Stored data
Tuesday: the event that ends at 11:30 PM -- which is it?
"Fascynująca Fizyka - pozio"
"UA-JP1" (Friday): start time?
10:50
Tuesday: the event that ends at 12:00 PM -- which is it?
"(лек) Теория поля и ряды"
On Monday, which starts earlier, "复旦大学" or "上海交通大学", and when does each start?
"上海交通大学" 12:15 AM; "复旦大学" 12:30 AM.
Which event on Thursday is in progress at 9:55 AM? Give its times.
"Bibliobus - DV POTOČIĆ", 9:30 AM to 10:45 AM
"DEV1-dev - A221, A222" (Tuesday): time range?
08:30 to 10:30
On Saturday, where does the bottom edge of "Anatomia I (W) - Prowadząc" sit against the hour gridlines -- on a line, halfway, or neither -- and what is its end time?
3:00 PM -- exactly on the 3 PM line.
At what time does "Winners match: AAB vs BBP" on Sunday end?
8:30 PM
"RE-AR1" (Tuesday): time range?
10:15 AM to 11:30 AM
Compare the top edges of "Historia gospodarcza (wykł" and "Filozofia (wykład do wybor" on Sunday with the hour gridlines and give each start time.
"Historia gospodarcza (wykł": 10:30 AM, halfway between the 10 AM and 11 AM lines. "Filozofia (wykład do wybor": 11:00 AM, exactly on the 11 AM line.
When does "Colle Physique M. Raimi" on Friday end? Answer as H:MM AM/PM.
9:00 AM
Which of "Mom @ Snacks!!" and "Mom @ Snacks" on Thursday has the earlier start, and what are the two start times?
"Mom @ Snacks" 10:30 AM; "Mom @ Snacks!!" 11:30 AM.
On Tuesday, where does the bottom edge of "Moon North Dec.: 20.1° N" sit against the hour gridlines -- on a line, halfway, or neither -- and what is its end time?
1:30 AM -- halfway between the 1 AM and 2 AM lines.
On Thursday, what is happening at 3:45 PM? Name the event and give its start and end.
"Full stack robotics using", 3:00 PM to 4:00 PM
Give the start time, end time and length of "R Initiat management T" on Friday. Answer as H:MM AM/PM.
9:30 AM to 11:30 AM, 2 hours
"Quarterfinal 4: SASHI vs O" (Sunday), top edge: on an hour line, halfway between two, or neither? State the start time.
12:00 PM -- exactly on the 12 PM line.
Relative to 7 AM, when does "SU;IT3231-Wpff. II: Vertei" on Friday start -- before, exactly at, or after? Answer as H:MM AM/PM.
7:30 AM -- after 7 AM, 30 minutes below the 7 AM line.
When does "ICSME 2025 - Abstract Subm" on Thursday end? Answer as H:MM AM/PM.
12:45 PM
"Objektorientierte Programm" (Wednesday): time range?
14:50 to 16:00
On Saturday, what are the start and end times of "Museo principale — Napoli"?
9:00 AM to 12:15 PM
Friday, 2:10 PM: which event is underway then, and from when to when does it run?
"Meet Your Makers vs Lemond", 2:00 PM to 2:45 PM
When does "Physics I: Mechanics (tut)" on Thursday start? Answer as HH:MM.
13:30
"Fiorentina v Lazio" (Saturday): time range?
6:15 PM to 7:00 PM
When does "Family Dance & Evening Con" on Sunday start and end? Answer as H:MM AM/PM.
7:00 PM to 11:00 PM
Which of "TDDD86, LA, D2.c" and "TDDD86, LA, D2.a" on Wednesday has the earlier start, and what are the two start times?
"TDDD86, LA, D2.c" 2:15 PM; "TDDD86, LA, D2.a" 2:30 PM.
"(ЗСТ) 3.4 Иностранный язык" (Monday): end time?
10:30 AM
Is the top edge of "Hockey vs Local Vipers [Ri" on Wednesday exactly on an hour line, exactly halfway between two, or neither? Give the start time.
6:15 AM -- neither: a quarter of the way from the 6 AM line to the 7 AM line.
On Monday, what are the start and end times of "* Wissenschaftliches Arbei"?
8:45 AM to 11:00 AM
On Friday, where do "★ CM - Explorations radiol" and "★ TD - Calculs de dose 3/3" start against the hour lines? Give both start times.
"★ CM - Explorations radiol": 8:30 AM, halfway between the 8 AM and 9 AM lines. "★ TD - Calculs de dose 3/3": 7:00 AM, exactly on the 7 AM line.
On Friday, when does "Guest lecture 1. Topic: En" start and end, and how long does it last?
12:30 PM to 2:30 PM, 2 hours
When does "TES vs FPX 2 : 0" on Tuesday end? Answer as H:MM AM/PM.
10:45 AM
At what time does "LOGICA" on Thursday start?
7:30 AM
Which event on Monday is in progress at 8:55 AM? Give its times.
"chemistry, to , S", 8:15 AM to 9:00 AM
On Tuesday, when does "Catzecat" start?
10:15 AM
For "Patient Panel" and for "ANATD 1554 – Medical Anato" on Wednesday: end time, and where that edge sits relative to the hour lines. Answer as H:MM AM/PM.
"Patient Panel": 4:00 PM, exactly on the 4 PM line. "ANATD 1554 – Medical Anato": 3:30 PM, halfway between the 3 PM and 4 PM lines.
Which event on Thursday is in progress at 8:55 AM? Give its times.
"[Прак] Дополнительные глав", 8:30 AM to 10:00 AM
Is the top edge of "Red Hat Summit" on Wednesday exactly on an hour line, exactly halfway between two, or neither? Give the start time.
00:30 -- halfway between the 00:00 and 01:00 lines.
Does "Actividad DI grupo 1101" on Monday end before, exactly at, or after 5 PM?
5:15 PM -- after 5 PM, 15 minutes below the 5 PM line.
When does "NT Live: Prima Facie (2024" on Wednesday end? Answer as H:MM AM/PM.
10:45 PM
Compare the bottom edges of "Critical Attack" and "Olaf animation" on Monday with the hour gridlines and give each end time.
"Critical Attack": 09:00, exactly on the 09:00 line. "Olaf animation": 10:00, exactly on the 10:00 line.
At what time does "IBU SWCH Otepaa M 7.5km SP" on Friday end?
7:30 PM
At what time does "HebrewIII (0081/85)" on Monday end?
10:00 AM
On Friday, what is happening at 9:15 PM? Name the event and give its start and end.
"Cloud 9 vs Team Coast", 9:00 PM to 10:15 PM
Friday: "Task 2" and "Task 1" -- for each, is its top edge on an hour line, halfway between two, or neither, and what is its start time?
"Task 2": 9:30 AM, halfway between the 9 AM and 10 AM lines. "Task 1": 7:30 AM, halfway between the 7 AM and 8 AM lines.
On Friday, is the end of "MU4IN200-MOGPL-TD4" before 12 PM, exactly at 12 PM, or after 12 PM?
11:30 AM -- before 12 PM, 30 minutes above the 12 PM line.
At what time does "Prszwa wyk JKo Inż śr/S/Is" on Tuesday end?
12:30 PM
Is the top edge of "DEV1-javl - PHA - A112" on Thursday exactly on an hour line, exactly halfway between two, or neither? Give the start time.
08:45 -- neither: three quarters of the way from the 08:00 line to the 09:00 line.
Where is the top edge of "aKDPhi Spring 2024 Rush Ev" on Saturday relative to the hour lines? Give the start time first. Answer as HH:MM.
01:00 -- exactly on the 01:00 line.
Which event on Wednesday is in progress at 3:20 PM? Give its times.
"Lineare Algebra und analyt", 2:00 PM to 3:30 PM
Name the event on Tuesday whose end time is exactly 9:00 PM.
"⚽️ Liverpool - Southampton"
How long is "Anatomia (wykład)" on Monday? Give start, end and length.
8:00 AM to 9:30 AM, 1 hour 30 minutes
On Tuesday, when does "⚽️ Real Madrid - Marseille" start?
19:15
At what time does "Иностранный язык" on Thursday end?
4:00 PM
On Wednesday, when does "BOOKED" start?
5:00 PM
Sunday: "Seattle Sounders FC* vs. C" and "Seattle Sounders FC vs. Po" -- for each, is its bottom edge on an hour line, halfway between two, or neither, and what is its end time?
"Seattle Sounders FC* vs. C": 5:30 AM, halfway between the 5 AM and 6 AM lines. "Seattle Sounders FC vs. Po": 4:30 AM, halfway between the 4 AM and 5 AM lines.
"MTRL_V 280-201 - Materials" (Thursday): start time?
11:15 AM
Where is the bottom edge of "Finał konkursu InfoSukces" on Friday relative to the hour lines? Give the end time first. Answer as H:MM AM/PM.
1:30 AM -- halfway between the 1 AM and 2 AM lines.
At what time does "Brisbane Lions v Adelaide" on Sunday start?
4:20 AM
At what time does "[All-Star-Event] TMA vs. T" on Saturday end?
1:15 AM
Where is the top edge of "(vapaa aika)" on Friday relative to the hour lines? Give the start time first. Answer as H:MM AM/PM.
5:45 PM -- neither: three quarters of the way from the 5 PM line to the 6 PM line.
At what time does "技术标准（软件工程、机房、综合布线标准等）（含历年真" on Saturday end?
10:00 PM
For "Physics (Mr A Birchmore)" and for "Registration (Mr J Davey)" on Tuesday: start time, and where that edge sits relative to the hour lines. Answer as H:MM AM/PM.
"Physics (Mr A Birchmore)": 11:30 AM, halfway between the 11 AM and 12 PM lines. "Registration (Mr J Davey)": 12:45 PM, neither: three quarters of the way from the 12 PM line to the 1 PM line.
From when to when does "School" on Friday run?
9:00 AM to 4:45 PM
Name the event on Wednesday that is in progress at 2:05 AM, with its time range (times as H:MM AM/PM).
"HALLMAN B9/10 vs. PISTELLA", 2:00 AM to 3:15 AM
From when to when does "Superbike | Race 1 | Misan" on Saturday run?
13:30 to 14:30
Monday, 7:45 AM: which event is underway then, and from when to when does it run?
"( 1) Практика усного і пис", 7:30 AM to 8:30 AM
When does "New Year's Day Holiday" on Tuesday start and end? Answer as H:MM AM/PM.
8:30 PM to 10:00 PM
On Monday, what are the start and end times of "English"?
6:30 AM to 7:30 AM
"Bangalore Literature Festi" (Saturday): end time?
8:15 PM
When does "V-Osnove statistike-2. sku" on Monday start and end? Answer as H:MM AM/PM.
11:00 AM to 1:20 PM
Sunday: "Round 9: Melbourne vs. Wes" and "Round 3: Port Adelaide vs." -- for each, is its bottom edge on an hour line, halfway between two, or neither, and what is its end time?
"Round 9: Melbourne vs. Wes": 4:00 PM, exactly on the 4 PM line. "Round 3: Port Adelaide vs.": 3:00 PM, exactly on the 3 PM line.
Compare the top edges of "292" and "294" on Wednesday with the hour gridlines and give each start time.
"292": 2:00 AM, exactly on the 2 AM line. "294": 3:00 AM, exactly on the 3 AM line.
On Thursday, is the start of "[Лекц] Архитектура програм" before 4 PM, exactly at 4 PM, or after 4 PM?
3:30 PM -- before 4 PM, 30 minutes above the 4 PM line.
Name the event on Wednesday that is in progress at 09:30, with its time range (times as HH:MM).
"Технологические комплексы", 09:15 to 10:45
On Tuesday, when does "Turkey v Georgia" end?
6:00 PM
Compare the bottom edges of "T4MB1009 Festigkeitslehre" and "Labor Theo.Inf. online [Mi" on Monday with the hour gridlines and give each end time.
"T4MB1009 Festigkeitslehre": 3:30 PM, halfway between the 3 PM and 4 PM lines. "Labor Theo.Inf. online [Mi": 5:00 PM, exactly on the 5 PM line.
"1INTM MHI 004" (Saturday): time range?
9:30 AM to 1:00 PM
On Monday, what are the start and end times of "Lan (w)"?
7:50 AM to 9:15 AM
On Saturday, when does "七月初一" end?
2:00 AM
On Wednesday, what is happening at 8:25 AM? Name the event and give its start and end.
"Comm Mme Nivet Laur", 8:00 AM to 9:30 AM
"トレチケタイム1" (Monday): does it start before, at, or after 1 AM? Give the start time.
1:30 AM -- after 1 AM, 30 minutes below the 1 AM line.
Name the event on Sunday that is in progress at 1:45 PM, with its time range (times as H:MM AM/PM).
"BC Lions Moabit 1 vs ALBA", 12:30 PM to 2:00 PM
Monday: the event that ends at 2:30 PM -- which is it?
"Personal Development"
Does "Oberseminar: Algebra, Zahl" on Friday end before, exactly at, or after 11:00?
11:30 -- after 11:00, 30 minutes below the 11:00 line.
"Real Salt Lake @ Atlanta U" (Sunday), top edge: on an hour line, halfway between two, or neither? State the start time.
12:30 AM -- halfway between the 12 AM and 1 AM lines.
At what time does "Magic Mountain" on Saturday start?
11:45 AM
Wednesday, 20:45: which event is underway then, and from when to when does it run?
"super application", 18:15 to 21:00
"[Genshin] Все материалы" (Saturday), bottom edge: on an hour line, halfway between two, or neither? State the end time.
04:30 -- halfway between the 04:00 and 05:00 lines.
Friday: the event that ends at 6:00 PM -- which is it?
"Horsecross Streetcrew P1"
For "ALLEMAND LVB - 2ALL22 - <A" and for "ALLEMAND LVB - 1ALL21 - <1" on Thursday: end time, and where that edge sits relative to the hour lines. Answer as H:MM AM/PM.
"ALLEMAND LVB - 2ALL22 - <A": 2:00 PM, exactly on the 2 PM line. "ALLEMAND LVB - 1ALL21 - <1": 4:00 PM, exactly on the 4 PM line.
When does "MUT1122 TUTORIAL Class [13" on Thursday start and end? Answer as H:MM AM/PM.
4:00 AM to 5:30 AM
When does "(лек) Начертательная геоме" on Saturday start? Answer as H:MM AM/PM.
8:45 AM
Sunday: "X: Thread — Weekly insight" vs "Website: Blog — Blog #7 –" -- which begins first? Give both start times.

## WHAT IS ASKED
Copy the items unchanged, starting with the line that contains "on Friday run?" and going on through the line that contains "AM to 8:30 AM", including both of those lines.

## TASK RESULT
From when to when does "School" on Friday run?
9:00 AM to 4:45 PM
Name the event on Wednesday that is in progress at 2:05 AM, with its time range (times as H:MM AM/PM).
"HALLMAN B9/10 vs. PISTELLA", 2:00 AM to 3:15 AM
From when to when does "Superbike | Race 1 | Misan" on Saturday run?
13:30 to 14:30
Monday, 7:45 AM: which event is underway then, and from when to when does it run?
"( 1) Практика усного і пис", 7:30 AM to 8:30 AM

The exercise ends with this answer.